Directions for this task :: Which lines below mention "that"? Pick each one out.

[[ Provided records, beginning ]]

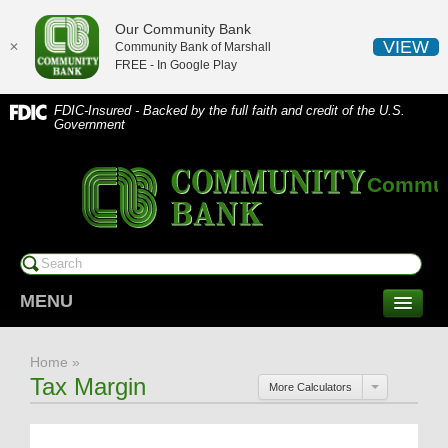
Our Community Bank
VIEW
✕
Community Bank of Marshall
FREE - In
Google Play
FDIC-Insured - Backed by the full faith and credit of the U.S.
Government
Communi
MENU
CONSUMER SERVICES
Home
»
Checking/Savings
Tax Margin
More Calculators
CDs/Money Market
Compare Accounts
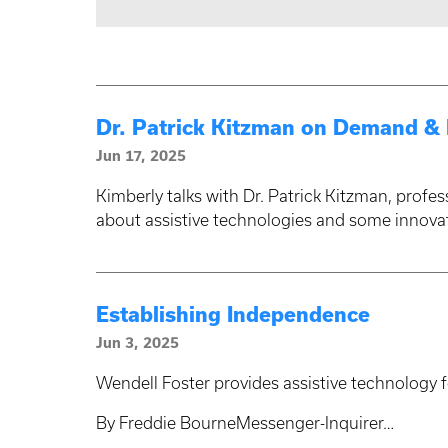
Dr. Patrick Kitzman on Demand & D
Jun 17, 2025
Kimberly talks with Dr. Patrick Kitzman, profes
about assistive technologies and some innova
Establishing Independence
Jun 3, 2025
Wendell Foster provides assistive technology 
By Freddie BourneMessenger-Inquirer…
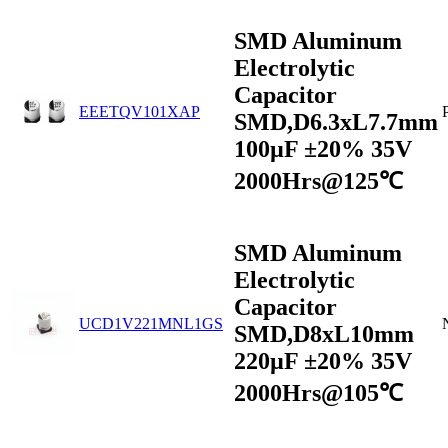
SMD Aluminum
Electrolytic
Capacitor
EEETQV101XAP
SMD,D6.3xL7.7mm
100µF ±20% 35V
2000Hrs@125℃
SMD Aluminum
Electrolytic
Capacitor
UCD1V221MNL1GS
SMD,D8xL10mm
220µF ±20% 35V
2000Hrs@105℃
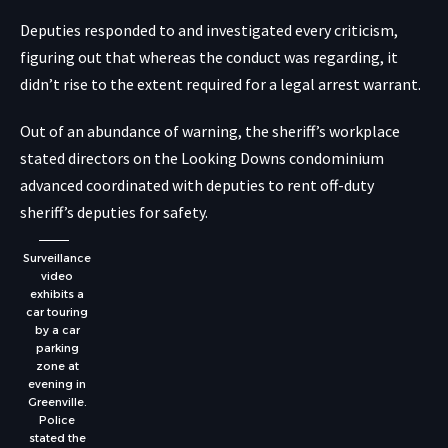
Deputies responded to and investigated every criticism,
figuring out that whereas the conduct was regarding, it
didn’t rise to the extent required for a legal arrest warrant.
Out of an abundance of warning, the sheriff’s workplace
stated directors on the Looking Downs condominium
advanced coordinated with deputies to rent off-duty
sheriff’s deputies for safety.
Surveillance
video
exhibits a
car touring
by a car
parking
zone at
evening in
Greenville.
Police
stated the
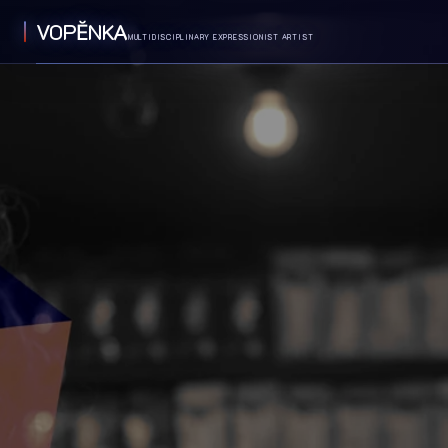
VOPĔNKA
MULTIDISCIPLINARY EXPRESSIONIST ARTIST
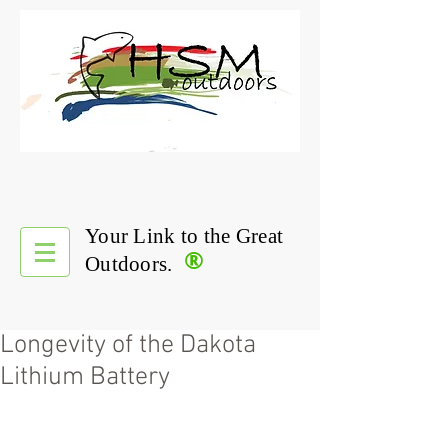
Your Link to the Great
®
Outdoors.
Longevity of the Dakota
Lithium Battery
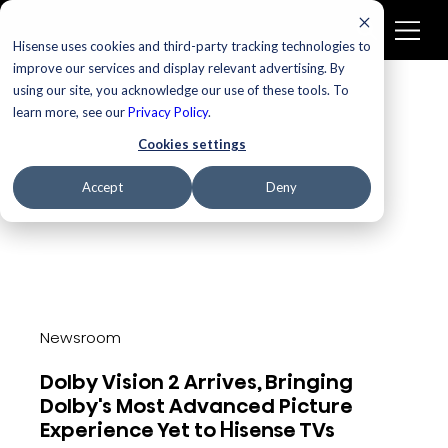
Newsroom
Hisense uses cookies and third-party tracking technologies to
improve our services and display relevant advertising. By
using our site, you acknowledge our use of these tools. To
learn more, see our
Privacy Policy
.
Cookies settings
Accept
Deny
Newsroom
Dolby Vision 2 Arrives, Bringing
Dolby's Most Advanced Picture
Experience Yet to Hisense TVs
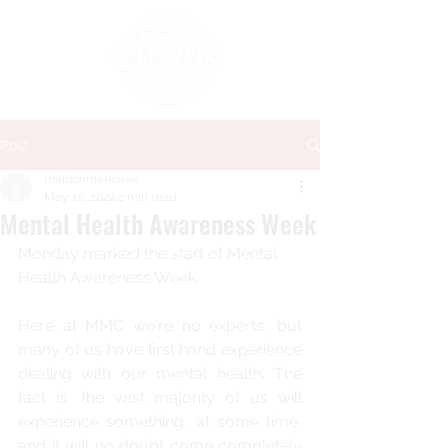
Post
maldonmancave
May 15, 2024
2 min read
Mental Health Awareness Week
Monday marked the start of Mental 
Health Awareness Week.
Here at MMC we're no experts, but 
many of us have first hand experience 
dealing with our mental health. The 
fact is, the vast majority of us will 
experience something, at some time, 
and it will no doubt come completely 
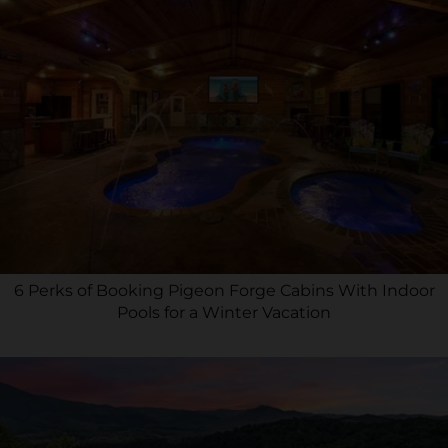
6 Perks of Booking Pigeon Forge Cabins With Indoor
Pools for a Winter Vacation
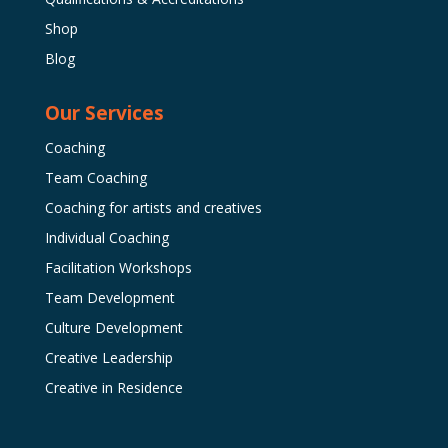
Shop
Blog
Our Services
Coaching
Team Coaching
Coaching for artists and creatives
Individual Coaching
Facilitation Workshops
Team Development
Culture Development
Creative Leadership
Creative in Residence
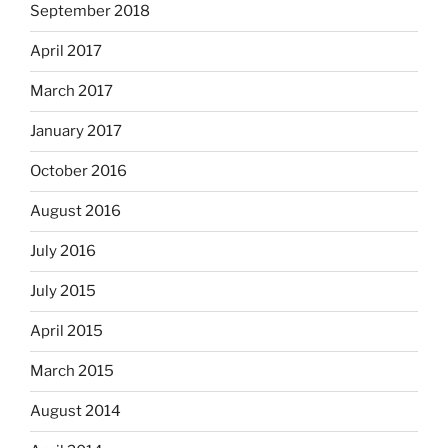
September 2018
April 2017
March 2017
January 2017
October 2016
August 2016
July 2016
July 2015
April 2015
March 2015
August 2014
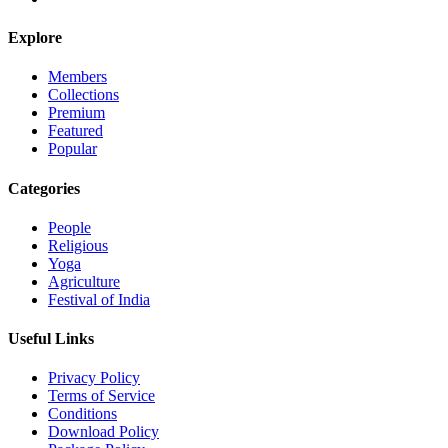
Explore
Members
Collections
Premium
Featured
Popular
Categories
People
Religious
Yoga
Agriculture
Festival of India
Useful Links
Privacy Policy
Terms of Service
Conditions
Download Policy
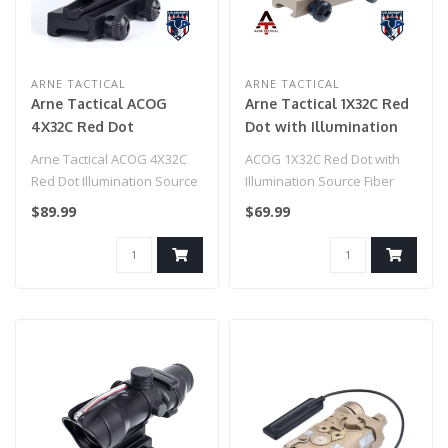
ARNE TACTICAL
ARNE TACTICAL
Arne Tactical ACOG
Arne Tactical 1X32C Red
4X32C Red Dot
Dot with Illumination
Illumination Source
Source Fiber (Dark
Arne Tactical ACOG 4X32C
ACOG 1X32C Red Dot with
Fiber (Black)
Earth)
Red Dot Illumination Source
Illumination Source Fiber
Fiber (Black)..
(Dark Earth)..
$89.99
$69.99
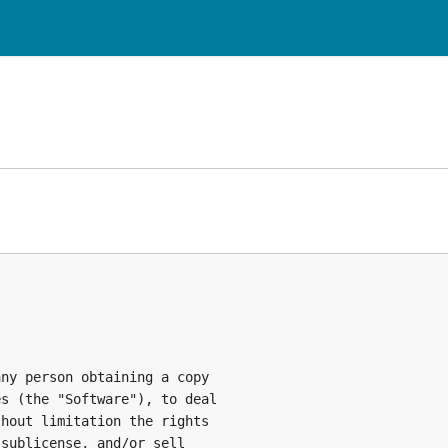
ny person obtaining a copy

s (the "Software"), to deal

hout limitation the rights

sublicense, and/or sell
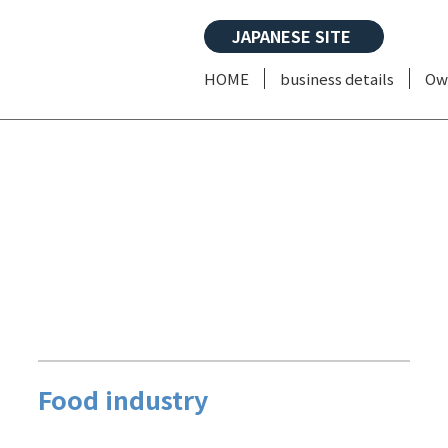
JAPANESE SITE
HOME
business details
Ow
Food industry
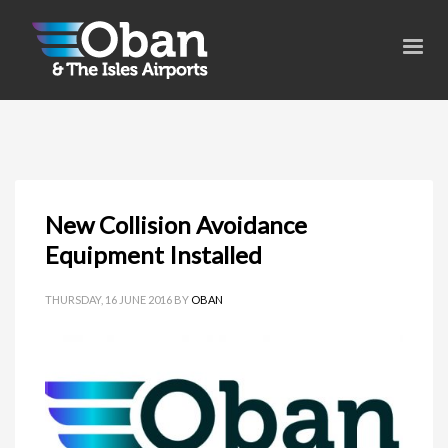
New Collision Avoidance
Equipment Installed
THURSDAY, 16 JUNE 2016
BY
OBAN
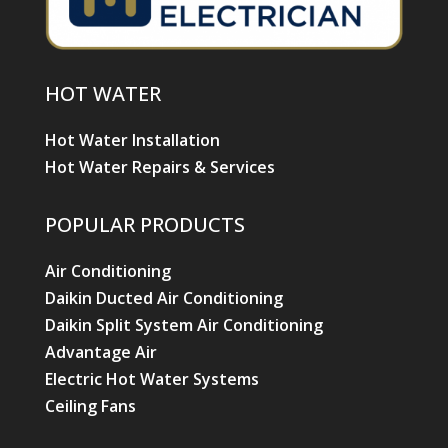
HOT WATER
Hot Water Installation
Hot Water Repairs & Services
POPULAR PRODUCTS
Air Conditioning
Daikin Ducted Air Conditioning
Daikin Split System Air Conditioning
Advantage Air
Electric Hot Water Systems
Ceiling Fans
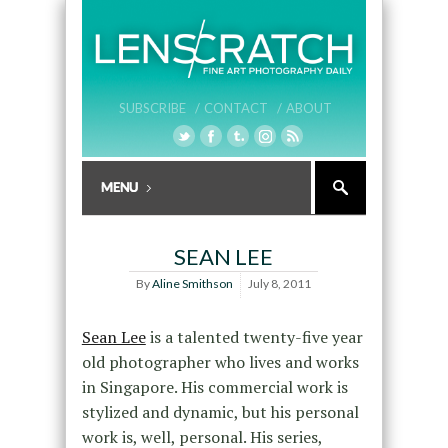
SUBSCRIBE /
CONTACT /
ABOUT
SEAN LEE
By
Aline Smithson
July 8, 2011
Sean Lee
is a talented twenty-five year
old photographer who lives and works
in Singapore. His commercial work is
stylized and dynamic, but his personal
work is, well, personal. His series,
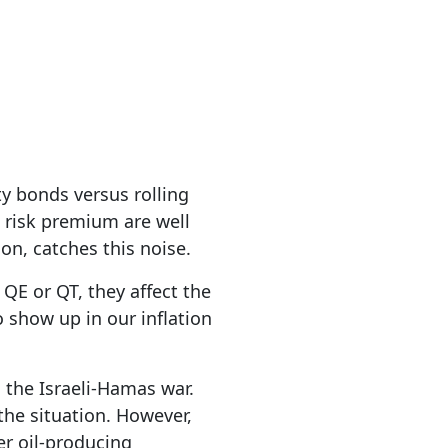
ty bonds versus rolling
e risk premium are well
tion, catches this noise.
E or QT, they affect the
 show up in our inflation
o the Israeli-Hamas war.
the situation. However,
her oil-producing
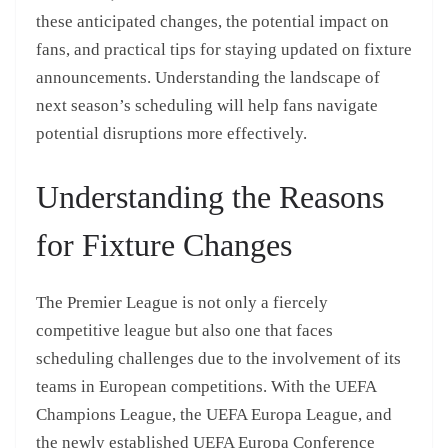
these anticipated changes, the potential impact on
fans, and practical tips for staying updated on fixture
announcements. Understanding the landscape of
next season’s scheduling will help fans navigate
potential disruptions more effectively.
Understanding the Reasons
for Fixture Changes
The Premier League is not only a fiercely
competitive league but also one that faces
scheduling challenges due to the involvement of its
teams in European competitions. With the UEFA
Champions League, the UEFA Europa League, and
the newly established UEFA Europa Conference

[[ Provided records, end ]]

Output for this task ::
figuring out that whereas the conduct was regarding, it
competitive league but also one that faces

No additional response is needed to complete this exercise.